With all due respect, Governor, I think that while your strengths are considerable and have persuaded me that they might actually carry you to the nomination, your weakness is economics. It is a problem for all the other Democratic contenders as well. The fact that you have changed your mind on so many policy issues over the years, on the other hand, tells me you do not mind telling the voters you made a mistake and will correct it. The electorate is never angry at a President who tries his best, changing course in a trial and error process. Franklin Roosevelt was the best example of a President who tried everything to dig the US economy out of the Great Depression, while Republicans on the sidelines never realized that it was the Herbert Hoover policies that brought about the Crash of 1929 and the Great Depression.

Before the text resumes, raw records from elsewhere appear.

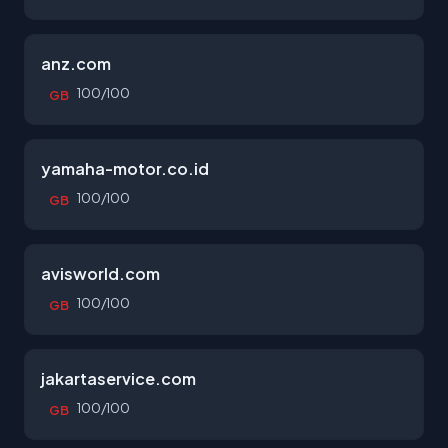
anz.com
100/100
GB
yamaha-motor.co.id
100/100
GB
avisworld.com
100/100
GB
jakartaservice.com
100/100
GB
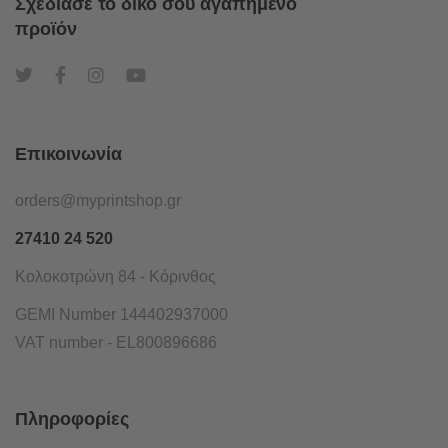
Σχεδίασε το δικό σου αγαπημένο
προϊόν
Επικοινωνία
orders@myprintshop.gr
27410 24 520
Κολοκοτρώνη 84 - Κόρινθος
GEMI Number 144402937000
VAT number - EL800896686
Πληροφορίες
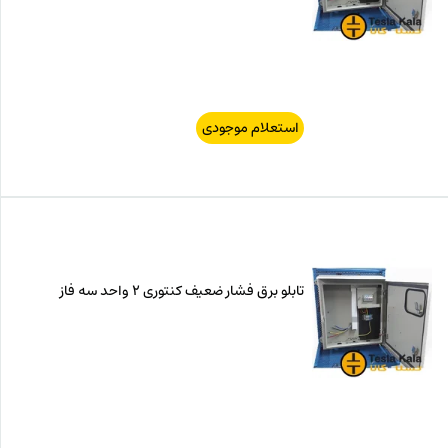
استعلام موجودی
تابلو برق فشار ضعیف کنتوری 2 واحد سه فاز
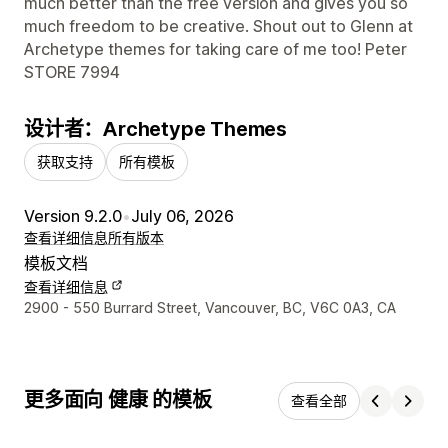
much better than the free version and gives you so
much freedom to be creative. Shout out to Glenn at
Archetype themes for taking care of me too! Peter
STORE 7994
设计者：Archetype Themes
获取支持
所有模板
Version 9.2.0
•
July 06, 2026
查看详细信息
所有版本
模板文档
查看详细信息
设计师联系方式
2900 - 550 Burrard Street, Vancouver, BC, V6C 0A3, CA
更多面向 健康 的模板
查看全部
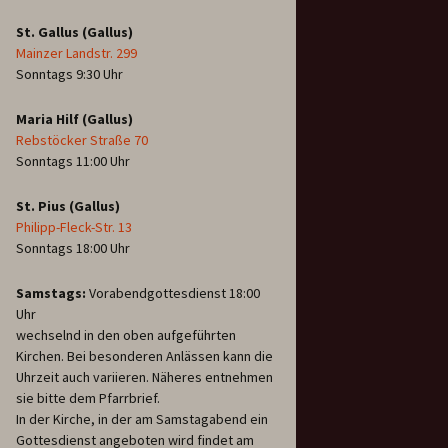
St. Gallus (Gallus)
Mainzer Landstr. 299
Sonntags 9:30 Uhr
Maria Hilf (Gallus)
Rebstöcker Straße 70
Sonntags 11:00 Uhr
St. Pius (Gallus)
Philipp-Fleck-Str. 13
Sonntags 18:00 Uhr
Samstags:
Vorabendgottesdienst 18:00
Uhr
wechselnd in den oben aufgeführten
Kirchen. Bei besonderen Anlässen kann die
Uhrzeit auch variieren. Näheres entnehmen
sie bitte dem Pfarrbrief.
In der Kirche, in der am Samstagabend ein
Gottesdienst angeboten wird findet am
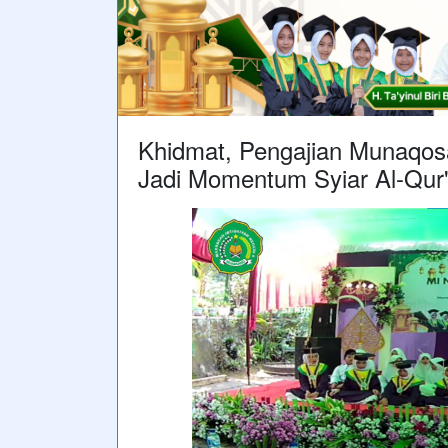
Khidmat, Pengajian Munaqos
Jadi Momentum Syiar Al-Qur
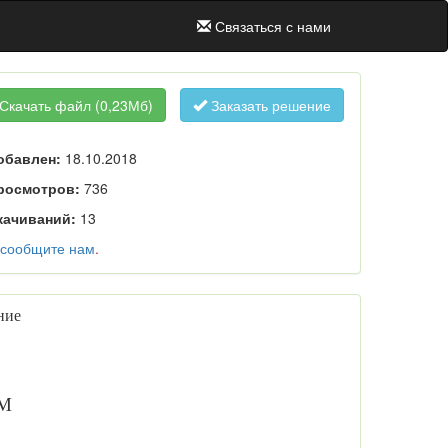
Связаться с нами
Скачать файл
(0,23Мб)
Заказать решение
обавлен:
18.10.2018
росмотров:
736
качиваний:
13
сообщите нам
.
ние
М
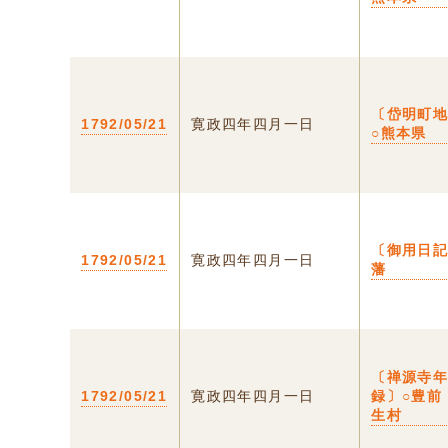
〔岱明町
1792/05/21
寛政四年四月一日
○熊本県
〔御用日
1792/05/21
寛政四年四月一日
藩
〔禅源寺
1792/05/21
寛政四年四月一日
録〕○豊前
生村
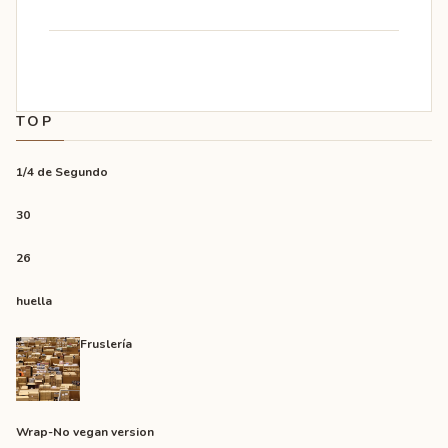
TOP
1/4 de Segundo
30
26
huella
Fruslería
Wrap-No vegan version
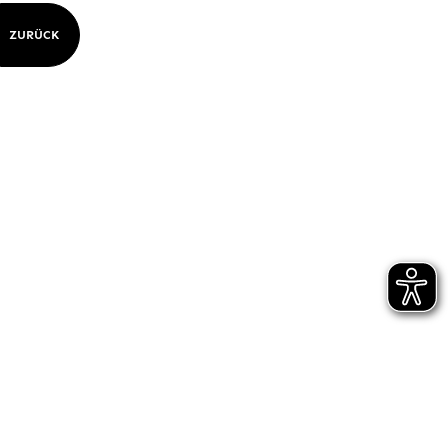
ZURÜCK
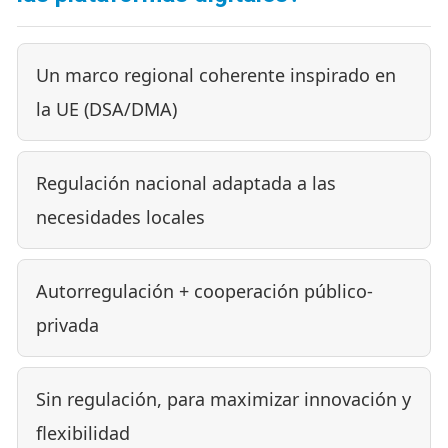
Un marco regional coherente inspirado en
la UE (DSA/DMA)
Regulación nacional adaptada a las
necesidades locales
Autorregulación + cooperación público-
privada
Sin regulación, para maximizar innovación y
flexibilidad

The fact that you have 35,000 volunteers that have signed up because of your website suggests there is the possibility of a grassroots brushfire, but you will need a little help at the margin in figuring out how to grow the U.S. economy. I’m a former Democrat who voted for President Bush and might do so again next year, but I have made it a practice over the past 25 years at Polyconomics to offer advice without payment to political candidates of both major parties and to independents as well. You admitted to Russert that you are not an expert on national security and would as President call upon experts who agree with your basic philosophy. That’s hardly equivocation. The same is true of macro-economics. As a medical doctor with a successful hands-on experience as the governor of a state, you can safely make changes in your economic platform as you go along and draw upon the expertise of people who can help you manage the national economy as you have managed Vermont’s. Good luck today, which I understand is the day you officially announce your candidacy.